Per ben tre volte la Vergine interrompe il messaggio dell’Angelo. Dapprima con il suo turbamento (“fu molto turbata e si domandava che senso avesse un saluto come questo” v 29). Poi in forma esplicita e diretta, chiedendogli: “Come avverrà questo, poiché non conosco uomo?” (v 34); e solo alla fine, dopo che l’Angelo in un qualche modo gliene ha offerto le prove, concedendosi totalmente con il suo fiat all’iniziativa dello Spirito: “Ecco la serva del Signore: avvenga per me secondo la tua parola” (v 38).
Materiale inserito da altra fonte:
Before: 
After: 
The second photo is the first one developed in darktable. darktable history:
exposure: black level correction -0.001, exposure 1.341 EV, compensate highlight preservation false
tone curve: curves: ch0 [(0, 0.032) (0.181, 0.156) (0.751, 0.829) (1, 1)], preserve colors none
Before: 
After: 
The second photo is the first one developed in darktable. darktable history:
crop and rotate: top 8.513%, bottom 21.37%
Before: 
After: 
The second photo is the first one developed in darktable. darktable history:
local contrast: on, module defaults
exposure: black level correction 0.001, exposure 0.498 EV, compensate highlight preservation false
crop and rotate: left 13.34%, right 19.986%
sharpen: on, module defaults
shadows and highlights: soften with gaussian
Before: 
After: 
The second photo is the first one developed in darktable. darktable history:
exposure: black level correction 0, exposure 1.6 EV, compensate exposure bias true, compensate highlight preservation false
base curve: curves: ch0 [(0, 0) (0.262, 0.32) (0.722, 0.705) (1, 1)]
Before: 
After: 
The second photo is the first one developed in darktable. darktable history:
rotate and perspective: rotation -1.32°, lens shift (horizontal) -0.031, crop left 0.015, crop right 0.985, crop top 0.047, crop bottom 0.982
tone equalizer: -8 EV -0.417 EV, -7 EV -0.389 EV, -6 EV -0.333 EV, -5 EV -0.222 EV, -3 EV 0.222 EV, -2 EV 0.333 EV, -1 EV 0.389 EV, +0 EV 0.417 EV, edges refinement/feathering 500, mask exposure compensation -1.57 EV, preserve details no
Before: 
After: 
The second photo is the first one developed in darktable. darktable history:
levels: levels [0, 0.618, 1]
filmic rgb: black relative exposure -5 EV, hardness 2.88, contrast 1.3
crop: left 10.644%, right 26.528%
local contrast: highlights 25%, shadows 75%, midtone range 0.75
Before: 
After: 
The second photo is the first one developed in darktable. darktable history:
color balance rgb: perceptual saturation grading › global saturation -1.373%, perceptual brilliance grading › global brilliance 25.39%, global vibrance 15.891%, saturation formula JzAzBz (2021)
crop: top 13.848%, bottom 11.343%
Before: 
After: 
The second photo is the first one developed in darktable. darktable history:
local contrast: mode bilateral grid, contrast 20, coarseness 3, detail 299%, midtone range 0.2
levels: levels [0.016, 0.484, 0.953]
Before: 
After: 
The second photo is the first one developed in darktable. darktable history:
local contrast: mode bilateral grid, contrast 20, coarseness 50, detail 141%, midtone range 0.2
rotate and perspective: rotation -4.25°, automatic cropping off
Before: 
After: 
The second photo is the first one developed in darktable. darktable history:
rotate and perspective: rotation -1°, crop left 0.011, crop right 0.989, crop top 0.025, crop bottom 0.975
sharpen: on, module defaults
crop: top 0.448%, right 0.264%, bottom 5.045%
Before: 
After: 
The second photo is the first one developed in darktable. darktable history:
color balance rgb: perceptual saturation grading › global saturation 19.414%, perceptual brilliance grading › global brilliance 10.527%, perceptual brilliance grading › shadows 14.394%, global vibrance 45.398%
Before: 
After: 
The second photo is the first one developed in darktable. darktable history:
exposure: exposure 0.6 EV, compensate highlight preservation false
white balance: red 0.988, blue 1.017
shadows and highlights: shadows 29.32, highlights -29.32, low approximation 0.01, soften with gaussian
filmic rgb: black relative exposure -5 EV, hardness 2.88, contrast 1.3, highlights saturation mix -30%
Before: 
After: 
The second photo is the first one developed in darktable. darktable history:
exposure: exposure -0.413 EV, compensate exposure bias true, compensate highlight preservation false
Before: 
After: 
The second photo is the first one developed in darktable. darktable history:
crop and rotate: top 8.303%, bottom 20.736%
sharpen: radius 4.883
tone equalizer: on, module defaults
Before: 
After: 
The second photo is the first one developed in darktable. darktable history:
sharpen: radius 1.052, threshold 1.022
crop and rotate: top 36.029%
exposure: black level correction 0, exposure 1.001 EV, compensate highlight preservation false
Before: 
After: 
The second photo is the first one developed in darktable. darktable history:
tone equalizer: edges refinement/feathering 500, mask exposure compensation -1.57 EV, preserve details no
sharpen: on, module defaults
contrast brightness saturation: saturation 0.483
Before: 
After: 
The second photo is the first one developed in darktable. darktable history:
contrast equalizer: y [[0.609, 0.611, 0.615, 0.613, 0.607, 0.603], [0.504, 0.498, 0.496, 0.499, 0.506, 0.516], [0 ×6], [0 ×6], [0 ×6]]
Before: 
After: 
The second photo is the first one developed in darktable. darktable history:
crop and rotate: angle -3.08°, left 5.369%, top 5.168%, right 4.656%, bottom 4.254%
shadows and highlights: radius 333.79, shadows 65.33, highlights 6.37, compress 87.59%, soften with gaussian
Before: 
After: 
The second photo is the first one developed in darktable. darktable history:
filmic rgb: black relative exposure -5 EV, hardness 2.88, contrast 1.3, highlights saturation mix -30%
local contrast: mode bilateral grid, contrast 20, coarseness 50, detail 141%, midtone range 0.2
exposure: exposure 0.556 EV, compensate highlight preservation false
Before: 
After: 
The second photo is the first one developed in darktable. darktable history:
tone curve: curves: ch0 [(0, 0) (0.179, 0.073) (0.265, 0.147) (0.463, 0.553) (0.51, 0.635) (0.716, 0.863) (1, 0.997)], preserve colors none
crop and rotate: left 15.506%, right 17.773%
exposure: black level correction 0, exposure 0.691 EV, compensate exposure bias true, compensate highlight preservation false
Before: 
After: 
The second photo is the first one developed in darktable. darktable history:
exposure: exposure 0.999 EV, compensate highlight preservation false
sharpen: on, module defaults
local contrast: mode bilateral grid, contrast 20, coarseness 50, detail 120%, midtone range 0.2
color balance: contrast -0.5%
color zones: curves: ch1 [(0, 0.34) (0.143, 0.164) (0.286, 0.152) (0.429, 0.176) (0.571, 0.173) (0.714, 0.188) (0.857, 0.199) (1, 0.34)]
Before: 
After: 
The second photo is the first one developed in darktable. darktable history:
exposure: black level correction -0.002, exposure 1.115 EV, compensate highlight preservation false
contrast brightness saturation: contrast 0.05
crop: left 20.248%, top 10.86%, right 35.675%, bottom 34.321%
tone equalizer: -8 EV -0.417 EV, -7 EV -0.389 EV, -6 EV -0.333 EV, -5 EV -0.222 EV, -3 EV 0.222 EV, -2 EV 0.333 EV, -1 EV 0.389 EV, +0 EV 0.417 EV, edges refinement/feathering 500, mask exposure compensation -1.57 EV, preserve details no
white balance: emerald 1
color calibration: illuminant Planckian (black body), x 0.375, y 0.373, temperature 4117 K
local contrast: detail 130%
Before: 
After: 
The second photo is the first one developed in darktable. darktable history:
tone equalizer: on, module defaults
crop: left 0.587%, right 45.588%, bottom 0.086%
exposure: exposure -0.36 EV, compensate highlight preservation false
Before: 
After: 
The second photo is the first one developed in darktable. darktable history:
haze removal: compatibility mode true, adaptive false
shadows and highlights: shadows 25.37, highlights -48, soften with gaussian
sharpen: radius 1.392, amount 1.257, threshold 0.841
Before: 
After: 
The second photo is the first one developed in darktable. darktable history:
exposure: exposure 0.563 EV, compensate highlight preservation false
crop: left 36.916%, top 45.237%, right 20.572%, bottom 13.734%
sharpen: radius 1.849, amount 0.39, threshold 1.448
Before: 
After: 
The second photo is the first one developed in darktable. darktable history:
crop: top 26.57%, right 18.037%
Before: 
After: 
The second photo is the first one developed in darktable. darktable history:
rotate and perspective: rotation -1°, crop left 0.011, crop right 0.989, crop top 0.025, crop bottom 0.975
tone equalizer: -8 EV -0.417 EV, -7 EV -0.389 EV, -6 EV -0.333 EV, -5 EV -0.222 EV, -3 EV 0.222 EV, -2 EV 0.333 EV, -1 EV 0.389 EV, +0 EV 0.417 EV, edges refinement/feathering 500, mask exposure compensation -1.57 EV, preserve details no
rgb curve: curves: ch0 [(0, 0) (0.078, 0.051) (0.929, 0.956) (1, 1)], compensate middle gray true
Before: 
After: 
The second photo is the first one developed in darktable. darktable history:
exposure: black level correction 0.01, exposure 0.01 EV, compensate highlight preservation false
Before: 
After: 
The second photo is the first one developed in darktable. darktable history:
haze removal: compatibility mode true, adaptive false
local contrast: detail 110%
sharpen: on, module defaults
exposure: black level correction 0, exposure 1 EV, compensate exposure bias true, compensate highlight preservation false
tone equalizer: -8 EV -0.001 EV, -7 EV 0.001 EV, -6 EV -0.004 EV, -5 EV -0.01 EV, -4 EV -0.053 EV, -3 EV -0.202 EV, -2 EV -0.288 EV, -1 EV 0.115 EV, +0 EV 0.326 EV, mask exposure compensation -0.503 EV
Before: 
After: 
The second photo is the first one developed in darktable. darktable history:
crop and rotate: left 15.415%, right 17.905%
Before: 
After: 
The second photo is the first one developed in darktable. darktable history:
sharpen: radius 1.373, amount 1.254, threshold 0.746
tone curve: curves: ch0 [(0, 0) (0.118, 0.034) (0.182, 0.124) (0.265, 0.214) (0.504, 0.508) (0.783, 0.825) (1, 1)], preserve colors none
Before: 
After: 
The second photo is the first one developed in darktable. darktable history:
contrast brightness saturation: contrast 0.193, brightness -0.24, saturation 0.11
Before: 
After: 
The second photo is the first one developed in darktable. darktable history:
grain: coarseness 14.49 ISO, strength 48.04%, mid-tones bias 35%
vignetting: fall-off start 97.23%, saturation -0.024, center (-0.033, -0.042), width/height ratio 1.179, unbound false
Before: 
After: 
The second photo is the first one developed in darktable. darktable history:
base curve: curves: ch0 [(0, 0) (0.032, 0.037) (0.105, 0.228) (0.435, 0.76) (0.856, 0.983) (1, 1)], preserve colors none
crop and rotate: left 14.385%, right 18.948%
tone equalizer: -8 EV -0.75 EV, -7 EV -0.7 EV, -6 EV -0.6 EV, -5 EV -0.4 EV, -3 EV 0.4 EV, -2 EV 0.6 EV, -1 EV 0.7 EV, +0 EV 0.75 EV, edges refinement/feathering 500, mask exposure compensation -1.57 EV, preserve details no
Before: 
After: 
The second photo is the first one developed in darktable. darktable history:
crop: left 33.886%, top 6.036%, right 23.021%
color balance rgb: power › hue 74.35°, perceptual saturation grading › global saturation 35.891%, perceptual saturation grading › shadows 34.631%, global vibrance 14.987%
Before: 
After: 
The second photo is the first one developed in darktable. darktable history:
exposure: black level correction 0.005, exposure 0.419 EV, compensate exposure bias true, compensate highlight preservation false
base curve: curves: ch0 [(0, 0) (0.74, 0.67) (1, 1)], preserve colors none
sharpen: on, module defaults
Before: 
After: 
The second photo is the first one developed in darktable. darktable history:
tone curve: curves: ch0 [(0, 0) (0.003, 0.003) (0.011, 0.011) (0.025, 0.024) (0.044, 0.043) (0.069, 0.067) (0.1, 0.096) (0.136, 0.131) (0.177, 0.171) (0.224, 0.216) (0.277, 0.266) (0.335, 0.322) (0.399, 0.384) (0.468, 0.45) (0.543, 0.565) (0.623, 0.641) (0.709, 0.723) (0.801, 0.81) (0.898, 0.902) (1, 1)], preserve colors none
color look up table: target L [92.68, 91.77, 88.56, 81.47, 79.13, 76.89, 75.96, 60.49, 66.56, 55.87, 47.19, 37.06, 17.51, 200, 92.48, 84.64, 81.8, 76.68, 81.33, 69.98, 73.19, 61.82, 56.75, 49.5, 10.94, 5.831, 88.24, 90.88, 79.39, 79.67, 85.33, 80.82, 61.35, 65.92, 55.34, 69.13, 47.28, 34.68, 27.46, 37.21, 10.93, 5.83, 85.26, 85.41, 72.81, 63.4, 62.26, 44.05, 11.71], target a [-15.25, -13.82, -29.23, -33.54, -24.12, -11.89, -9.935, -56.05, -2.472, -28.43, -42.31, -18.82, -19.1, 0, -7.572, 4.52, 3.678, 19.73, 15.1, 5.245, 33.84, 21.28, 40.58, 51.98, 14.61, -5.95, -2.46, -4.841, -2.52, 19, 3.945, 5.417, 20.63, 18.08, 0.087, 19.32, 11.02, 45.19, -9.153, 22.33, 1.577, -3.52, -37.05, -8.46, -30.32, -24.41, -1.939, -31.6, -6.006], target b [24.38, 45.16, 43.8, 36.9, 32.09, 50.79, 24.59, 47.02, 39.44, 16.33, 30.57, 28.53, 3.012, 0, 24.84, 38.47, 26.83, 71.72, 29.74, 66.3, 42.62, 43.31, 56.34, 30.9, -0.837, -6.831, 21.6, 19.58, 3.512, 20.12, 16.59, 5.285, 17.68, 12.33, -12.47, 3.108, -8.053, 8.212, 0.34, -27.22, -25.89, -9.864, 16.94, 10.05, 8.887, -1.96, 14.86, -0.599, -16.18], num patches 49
La libertà della Madonna che, non dimentichiamolo, non aveva probabilmente più di quindici sedici anni, è totalmente all’erta e non si arresta nemmeno di fronte all’evidente divino annuncio. Nel serrato dialogo con l’Angelo ella dispiega tutta la sua capacità critica. Ogni capolavoro pittorico si distingue dalle opere più ordinarie perché provoca nello spettatore un processo di immedesimazione. Un processo analogo a quello dell’Eucaristia che, non a caso, nel momento dell’elevazione, viene identificata con il termine greco anafora (l’atto di portar su), per cui non sei più tu a catturare il quadro, ma è il quadro che cattura te.
Questa straordinaria Annunciazione del Tintoretto mette in gioco la mia libertà e mi interroga sul senso della mia vita. Mi (e ci) assicura – e questo è anche il significato del Natale cui ci stiamo preparando –: c’è un destino buono che giungerà a pienezza nel passaggio all’altra riva. Esiste ed è presente. Si tratta solo di vivere la vita con il suo nome: vocazione. A questa chiamata nessuno può evitare di dare risposta, come fa Maria con il suo fiat. Le sue mani sul cuore fanno presagire la scaturigine del suo sì.